[Mesa-dev] Mesa (master): r600g: Use default mul/mad function for tgsi-to-llvm

Alex Deucher alexdeucher at gmail.com
Thu Dec 6 11:40:51 PST 2012


On Thu, Dec 6, 2012 at 2:37 PM, Michel Dänzer <michel at daenzer.net> wrote:
> On Don, 2012-12-06 at 10:52 -0800, Tom Stellard wrote:
>> On Thu, Dec 06, 2012 at 07:25:55PM +0100, Michel Dänzer wrote:
>> > On Don, 2012-12-06 at 09:05 -0800, Tom Stellard wrote:
>> > > On Thu, Dec 06, 2012 at 05:08:07PM +0100, Michel Dänzer wrote:
>> > > > On Mit, 2012-12-05 at 09:32 -0800, Vincent Lejeune wrote:
>> > > >
>> > > > I suspect the problem is a (non-)IEEE semantics mismatch between TGSI
>> > > > and LLVM introduced by this change.
>> > >
>> > > What are the semantics of TGSI opcodes?  For MUL and MAD, tgsi_exec uses IEEE
>> > > operations, but it seems like the glsl frontend thinks they are non-IEEE.
>> >
>> > Not sure... FWIW, the tests pass on llvmpipe.
>>
>> I just looked at the TGSI->LLVM code, which is shared by r600g,
>> radeonsi, and llvmpipe.  For TGSI_OPCODE_MUL, it actually uses both
>> the IEEE and non-IEEE definitions depending on what the arguments are.
>> If one of the arguments to MUL is the compile time constant zero then it
>> uses the non-IEEE definition (0 * anything) = 0, otherwise it produces
>> a fmul instruction which has IEEE semantics.  This probably deserves
>> it's own thread, because I think newer versions of GLSL require IEEE,
>> but older versions and also ARB have different semantics.
>
> Right, also, the code you described doesn't cover cases where a
> non-constant value is 0.
>
>
>> > > Should we revert this and the associated LLVM changes?
>> >
>> > I guess it depends on the answer to the above question about the
>> > expected semantics.
>> >
>> > Given that these tests seem to use indirect addressing, could it be that
>> > they just happened to pass by accident before?
>>
>> Yeah, those tests must have been passing by accident.  Are there any other
>> failing tests?
>
> No, those are the only two tests that regressed for me.
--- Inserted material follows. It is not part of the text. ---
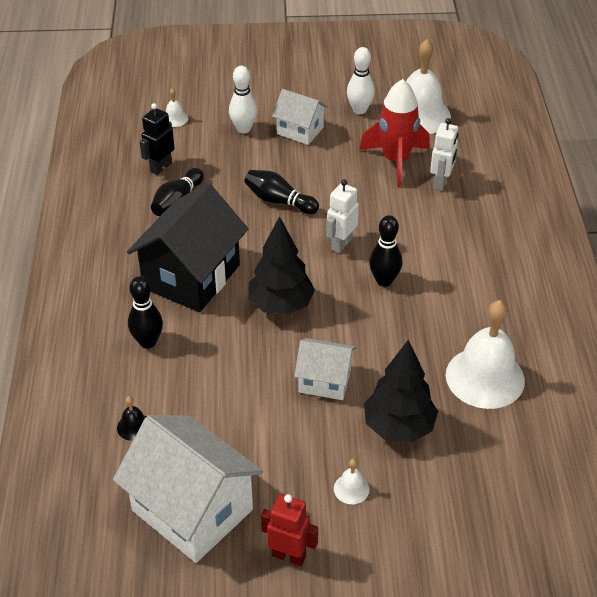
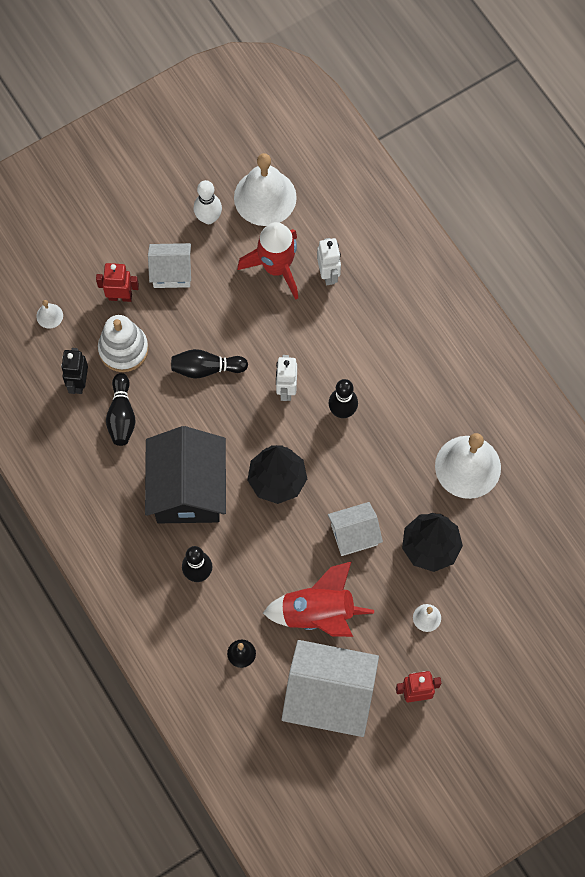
camera: 30 degrees left, 25 degrees up
(217, 161) = (123, 349): none -> white stacking toy
(238, 429) = (318, 613): none -> red rocket
(243, 129) = (120, 296): white bowling pin -> red robot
So I guess this
> can be ignored for now. It would be interesting to know which tests Alex
> was referring to though, which were fixed by switching from MUL_IEEE to
> MUL. Maybe those are covered by the code you described above though.

I wasn't talking about recent changes, This was back in the early days
of r600g.  Probably the same thing Tom was talking about.